[DATASET SECTION]

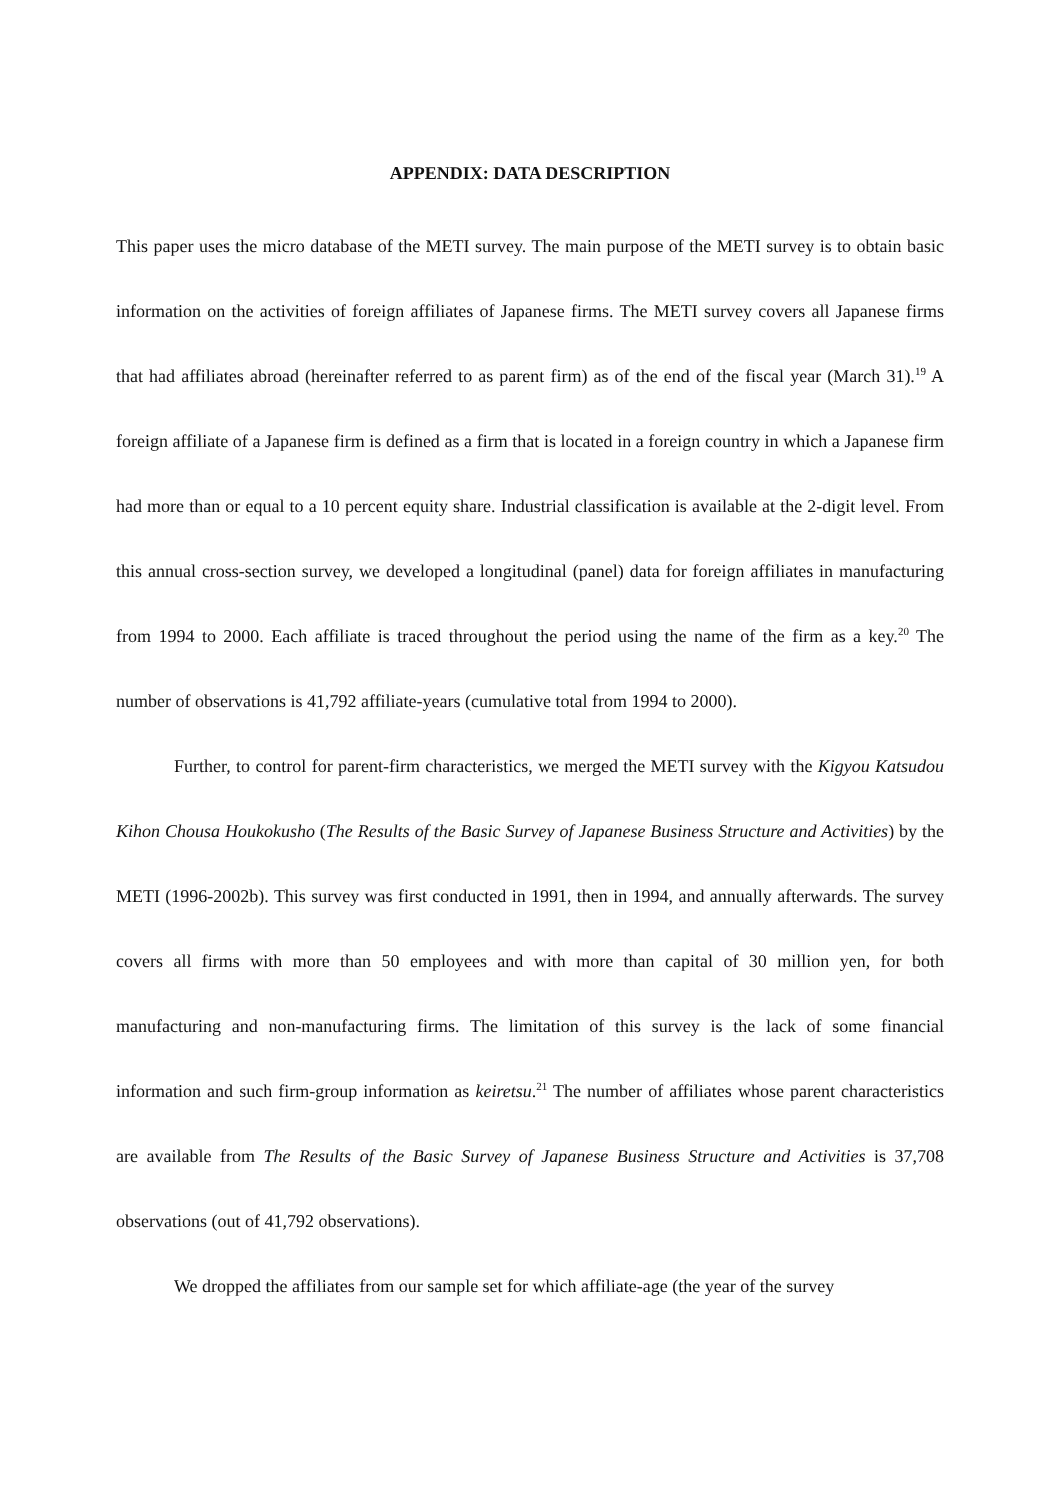APPENDIX: DATA DESCRIPTION
This paper uses the micro database of the METI survey. The main purpose of the METI survey is to obtain basic information on the activities of foreign affiliates of Japanese firms. The METI survey covers all Japanese firms that had affiliates abroad (hereinafter referred to as parent firm) as of the end of the fiscal year (March 31).<sup>19</sup> A foreign affiliate of a Japanese firm is defined as a firm that is located in a foreign country in which a Japanese firm had more than or equal to a 10 percent equity share. Industrial classification is available at the 2-digit level. From this annual cross-section survey, we developed a longitudinal (panel) data for foreign affiliates in manufacturing from 1994 to 2000. Each affiliate is traced throughout the period using the name of the firm as a key.<sup>20</sup> The number of observations is 41,792 affiliate-years (cumulative total from 1994 to 2000).
Further, to control for parent-firm characteristics, we merged the METI survey with the Kigyou Katsudou Kihon Chousa Houkokusho (The Results of the Basic Survey of Japanese Business Structure and Activities) by the METI (1996-2002b). This survey was first conducted in 1991, then in 1994, and annually afterwards. The survey covers all firms with more than 50 employees and with more than capital of 30 million yen, for both manufacturing and non-manufacturing firms. The limitation of this survey is the lack of some financial information and such firm-group information as keiretsu.<sup>21</sup> The number of affiliates whose parent characteristics are available from The Results of the Basic Survey of Japanese Business Structure and Activities is 37,708 observations (out of 41,792 observations).
We dropped the affiliates from our sample set for which affiliate-age (the year of the survey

[/DATASET SECTION]

### EXERCISE DESCRIPTION
While leaving pictures out, reproduce exactly the lines from the beginning of the listing above through the line containing "This paper uses", both ends included.

### EXERCISE SOLUTION
APPENDIX: DATA DESCRIPTION
This paper uses the micro database of the METI survey. The main purpose of the METI survey is to obtain basic information on the activities of foreign affiliates of Japanese firms. The METI survey covers all Japanese firms that had affiliates abroad (hereinafter referred to as parent firm) as of the end of the fiscal year (March 31).<sup>19</sup> A foreign affiliate of a Japanese firm is defined as a firm that is located in a foreign country in which a Japanese firm had more than or equal to a 10 percent equity share. Industrial classification is available at the 2-digit level. From this annual cross-section survey, we developed a longitudinal (panel) data for foreign affiliates in manufacturing from 1994 to 2000. Each affiliate is traced throughout the period using the name of the firm as a key.<sup>20</sup> The number of observations is 41,792 affiliate-years (cumulative total from 1994 to 2000).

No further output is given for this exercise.